▶ Task input:
....................

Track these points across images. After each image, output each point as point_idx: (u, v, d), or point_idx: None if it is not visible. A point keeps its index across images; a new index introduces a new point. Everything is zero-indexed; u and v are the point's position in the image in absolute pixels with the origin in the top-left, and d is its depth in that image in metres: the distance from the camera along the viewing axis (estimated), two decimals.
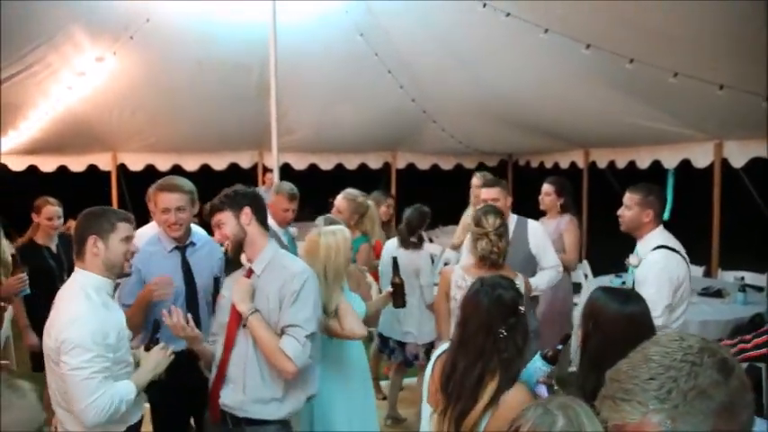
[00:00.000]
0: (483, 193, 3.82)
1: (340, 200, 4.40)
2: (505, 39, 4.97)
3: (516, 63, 5.41)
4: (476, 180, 4.96)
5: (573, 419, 1.31)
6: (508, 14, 4.44)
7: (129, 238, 2.41)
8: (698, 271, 6.14)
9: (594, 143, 7.77)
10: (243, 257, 2.59)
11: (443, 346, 2.24)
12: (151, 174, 7.88)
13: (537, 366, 2.16)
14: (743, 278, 5.38)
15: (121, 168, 8.59)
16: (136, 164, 8.47)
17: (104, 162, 8.50)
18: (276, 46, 4.93)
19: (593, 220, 7.84)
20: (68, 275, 2.44)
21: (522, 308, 2.08)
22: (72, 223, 6.24)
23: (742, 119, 5.03)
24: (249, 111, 7.24)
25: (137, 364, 2.41)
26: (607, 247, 4.12)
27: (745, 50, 3.86)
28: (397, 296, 3.26)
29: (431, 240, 9.44)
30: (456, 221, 9.90)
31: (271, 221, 3.74)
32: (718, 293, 5.22)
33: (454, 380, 2.03)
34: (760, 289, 5.62)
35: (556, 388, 2.19)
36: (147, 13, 5.54)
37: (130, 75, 6.35)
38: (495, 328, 2.00)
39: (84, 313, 2.19)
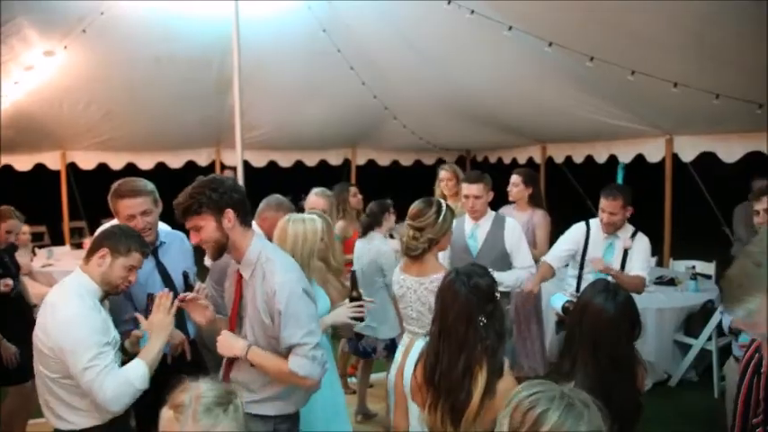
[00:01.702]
0: (465, 188, 3.80)
1: (315, 199, 4.29)
2: (469, 36, 5.03)
3: (479, 60, 5.48)
4: (444, 173, 4.97)
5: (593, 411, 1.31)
6: (473, 12, 4.49)
7: (134, 269, 2.46)
8: (651, 261, 6.40)
9: (552, 138, 7.96)
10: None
11: (419, 343, 2.26)
12: (104, 173, 7.62)
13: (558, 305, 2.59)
14: (694, 267, 5.63)
15: (71, 167, 8.25)
16: (87, 162, 8.15)
17: (53, 161, 8.14)
18: (239, 42, 4.84)
19: (549, 214, 8.02)
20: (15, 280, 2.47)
21: (498, 294, 2.13)
22: (27, 229, 6.00)
23: (692, 115, 5.25)
24: (207, 107, 7.11)
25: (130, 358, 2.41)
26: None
27: (700, 49, 4.04)
28: (356, 311, 2.98)
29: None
30: None
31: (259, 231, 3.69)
32: (671, 282, 5.46)
33: (440, 372, 2.04)
34: (708, 277, 5.91)
35: None
36: (101, 6, 5.34)
37: (82, 70, 6.11)
38: (475, 317, 2.02)
39: (78, 313, 2.25)
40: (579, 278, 3.87)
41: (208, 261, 3.16)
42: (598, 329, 2.06)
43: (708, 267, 6.01)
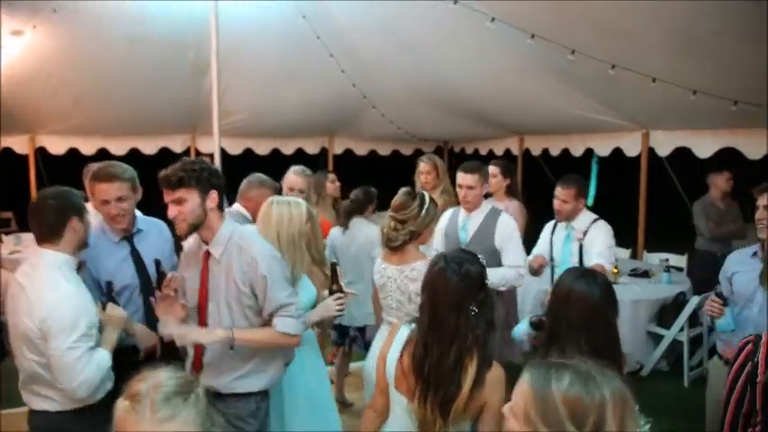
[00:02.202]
0: (459, 177, 3.69)
1: (294, 178, 4.18)
2: (452, 26, 5.00)
3: (461, 51, 5.46)
4: (423, 165, 4.90)
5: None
6: (456, 1, 4.46)
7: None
8: (625, 253, 6.52)
9: (530, 131, 8.00)
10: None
11: (404, 330, 2.22)
12: (74, 158, 7.42)
13: (524, 330, 2.38)
14: (667, 259, 5.73)
15: (40, 152, 8.01)
16: (57, 147, 7.92)
17: (21, 145, 7.87)
18: (218, 25, 4.74)
19: (526, 206, 8.10)
20: None
21: (488, 281, 2.09)
22: None
23: (669, 110, 5.33)
24: (183, 92, 6.95)
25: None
26: (538, 231, 4.25)
27: (679, 46, 4.08)
28: (335, 306, 2.86)
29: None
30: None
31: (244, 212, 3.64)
32: (645, 274, 5.55)
33: (430, 364, 2.00)
34: (680, 269, 6.04)
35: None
36: None
37: (52, 51, 5.92)
38: (466, 306, 1.98)
39: (67, 293, 2.25)
40: (552, 269, 3.94)
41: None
42: (586, 315, 2.03)
43: (680, 260, 6.13)
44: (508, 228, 3.59)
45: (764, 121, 4.70)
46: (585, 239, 3.78)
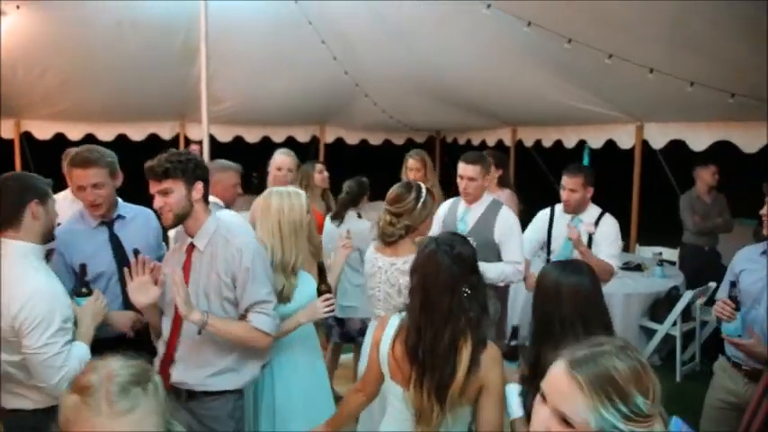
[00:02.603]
0: (460, 168, 3.55)
1: (282, 157, 4.20)
2: (447, 13, 4.91)
3: (455, 39, 5.36)
4: (412, 161, 4.72)
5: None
6: None
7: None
8: (620, 244, 6.48)
9: (523, 122, 7.93)
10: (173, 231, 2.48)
11: (394, 319, 2.15)
12: (61, 143, 7.26)
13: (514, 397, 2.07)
14: (660, 253, 5.69)
15: (26, 137, 7.84)
16: (43, 132, 7.76)
17: (6, 130, 7.69)
18: (207, 10, 4.62)
19: (518, 197, 8.06)
20: None
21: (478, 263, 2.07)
22: None
23: (664, 103, 5.27)
24: (172, 78, 6.82)
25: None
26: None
27: (677, 37, 4.01)
28: (324, 307, 2.68)
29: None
30: (383, 197, 9.96)
31: (215, 200, 3.54)
32: (638, 267, 5.52)
33: (423, 348, 1.96)
34: (673, 263, 6.01)
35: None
36: None
37: (37, 33, 5.77)
38: (459, 288, 1.95)
39: (37, 287, 2.11)
40: (548, 263, 3.83)
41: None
42: (582, 308, 1.95)
43: (672, 254, 6.10)
44: (508, 222, 3.48)
45: (762, 115, 4.65)
46: (596, 235, 3.61)
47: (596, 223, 3.65)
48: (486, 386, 1.96)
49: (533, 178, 8.37)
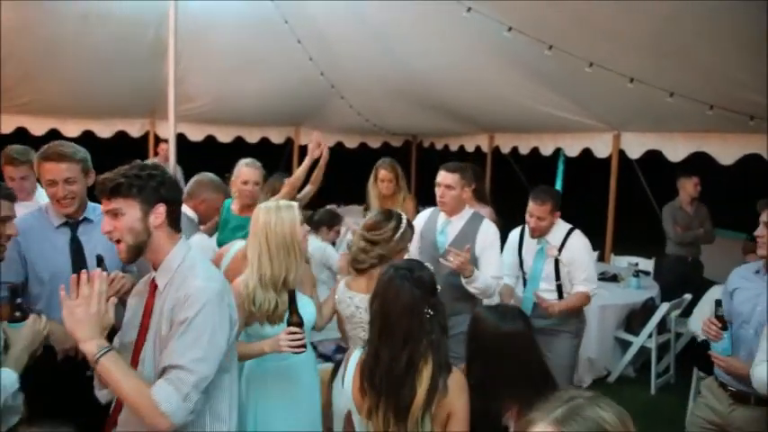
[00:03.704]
0: (439, 176, 3.43)
1: (247, 170, 3.82)
2: (427, 17, 4.81)
3: (435, 42, 5.26)
4: (384, 173, 4.58)
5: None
6: None
7: (7, 218, 2.13)
8: (593, 259, 6.45)
9: (500, 128, 7.88)
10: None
11: (357, 353, 2.07)
12: (22, 139, 6.95)
13: None
14: (637, 264, 5.66)
15: None
16: (4, 126, 7.39)
17: None
18: (177, 4, 4.43)
19: (495, 204, 8.01)
20: None
21: (439, 287, 2.04)
22: None
23: (643, 112, 5.24)
24: (142, 74, 6.58)
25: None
26: (507, 229, 4.04)
27: (657, 47, 3.97)
28: (295, 341, 2.37)
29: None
30: (358, 200, 9.83)
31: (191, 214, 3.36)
32: (614, 278, 5.47)
33: (380, 372, 1.90)
34: (647, 273, 6.00)
35: None
36: None
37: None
38: (420, 310, 1.92)
39: None
40: (524, 281, 3.74)
41: None
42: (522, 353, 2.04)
43: (647, 264, 6.09)
44: (489, 235, 3.37)
45: (738, 127, 4.65)
46: (563, 256, 3.50)
47: (564, 243, 3.53)
48: (453, 413, 1.90)
49: (510, 185, 8.33)
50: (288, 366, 2.58)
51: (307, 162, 4.02)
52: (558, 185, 11.97)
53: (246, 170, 3.83)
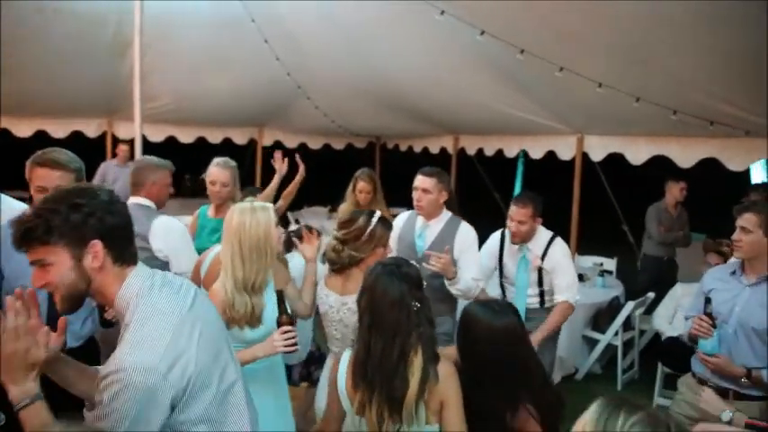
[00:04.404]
0: (416, 180, 3.45)
1: (215, 170, 3.71)
2: (399, 18, 4.81)
3: (406, 45, 5.27)
4: (363, 184, 4.67)
5: None
6: None
7: None
8: (572, 265, 6.58)
9: (466, 130, 7.94)
10: None
11: (347, 353, 2.10)
12: None
13: None
14: (602, 264, 5.80)
15: None
16: None
17: None
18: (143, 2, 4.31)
19: (460, 206, 8.09)
20: None
21: (425, 282, 2.15)
22: None
23: (608, 116, 5.37)
24: (100, 72, 6.41)
25: None
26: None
27: (627, 52, 4.08)
28: (286, 340, 2.36)
29: (297, 222, 9.18)
30: (322, 202, 9.77)
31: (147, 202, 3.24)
32: (580, 278, 5.56)
33: (371, 366, 1.95)
34: (610, 272, 6.16)
35: None
36: None
37: None
38: (408, 303, 1.99)
39: None
40: (502, 287, 3.78)
41: None
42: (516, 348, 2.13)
43: (610, 263, 6.25)
44: (468, 238, 3.40)
45: (698, 131, 4.83)
46: (545, 264, 3.54)
47: (546, 251, 3.56)
48: (446, 401, 1.97)
49: (474, 186, 8.43)
50: (271, 365, 2.54)
51: (276, 179, 4.28)
52: (518, 187, 12.23)
53: (215, 170, 3.73)
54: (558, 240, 3.63)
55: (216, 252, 2.87)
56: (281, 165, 4.41)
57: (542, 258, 3.55)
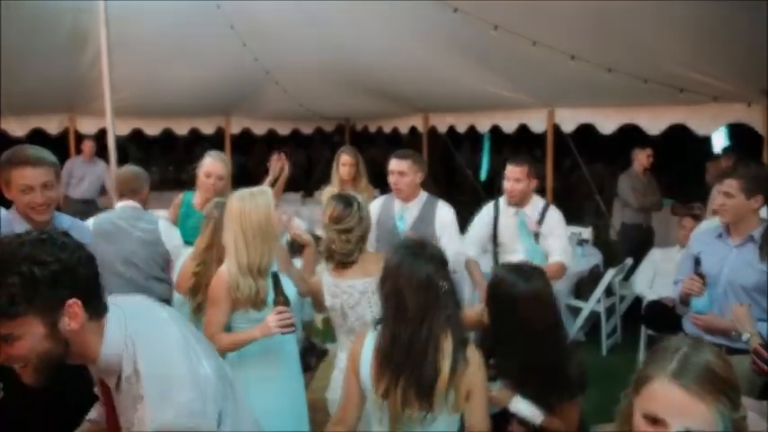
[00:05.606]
0: (391, 164, 3.52)
1: (211, 162, 3.68)
2: None
3: (375, 26, 5.21)
4: (346, 157, 4.61)
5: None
6: None
7: None
8: (567, 233, 6.70)
9: (435, 108, 7.93)
10: None
11: (371, 334, 2.05)
12: None
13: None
14: (581, 234, 5.93)
15: None
16: None
17: None
18: None
19: (432, 184, 8.13)
20: None
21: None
22: None
23: (580, 88, 5.43)
24: (58, 66, 6.15)
25: None
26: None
27: (598, 25, 4.12)
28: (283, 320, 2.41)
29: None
30: (295, 188, 9.68)
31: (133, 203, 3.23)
32: None
33: (398, 352, 1.90)
34: (586, 241, 6.30)
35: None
36: None
37: None
38: (436, 284, 1.93)
39: None
40: (495, 255, 3.83)
41: None
42: (543, 312, 2.15)
43: (586, 233, 6.40)
44: (447, 216, 3.52)
45: (666, 99, 4.93)
46: (543, 228, 3.60)
47: (542, 216, 3.63)
48: (472, 391, 1.94)
49: (446, 164, 8.49)
50: (271, 345, 2.55)
51: (269, 180, 4.31)
52: (486, 160, 12.34)
53: (210, 161, 3.69)
54: (553, 207, 3.72)
55: (185, 256, 3.08)
56: (275, 165, 4.41)
57: (539, 223, 3.61)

....................

▶ Exercise prompt:
Please output the listing above exactly from its first line through the line with "8: (698, 271, 6.14)", both included, and nothing beyond that line. Omit pictures.

▶ Solution to the problem:
Track these points across images. After each image, output each point as point_idx: (u, v, d), or point_idx: None if it is not visible. A point keeps its index across images; a new index introduces a new point. Everything is zero-indexed; u and v are the point's position in the image in absolute pixels with the origin in the top-left, and d is its depth in that image in metres: the distance from the camera along the viewing axis (estimated), two decimals.
[00:00.000]
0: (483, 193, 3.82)
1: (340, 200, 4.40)
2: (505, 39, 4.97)
3: (516, 63, 5.41)
4: (476, 180, 4.96)
5: (573, 419, 1.31)
6: (508, 14, 4.44)
7: (129, 238, 2.41)
8: (698, 271, 6.14)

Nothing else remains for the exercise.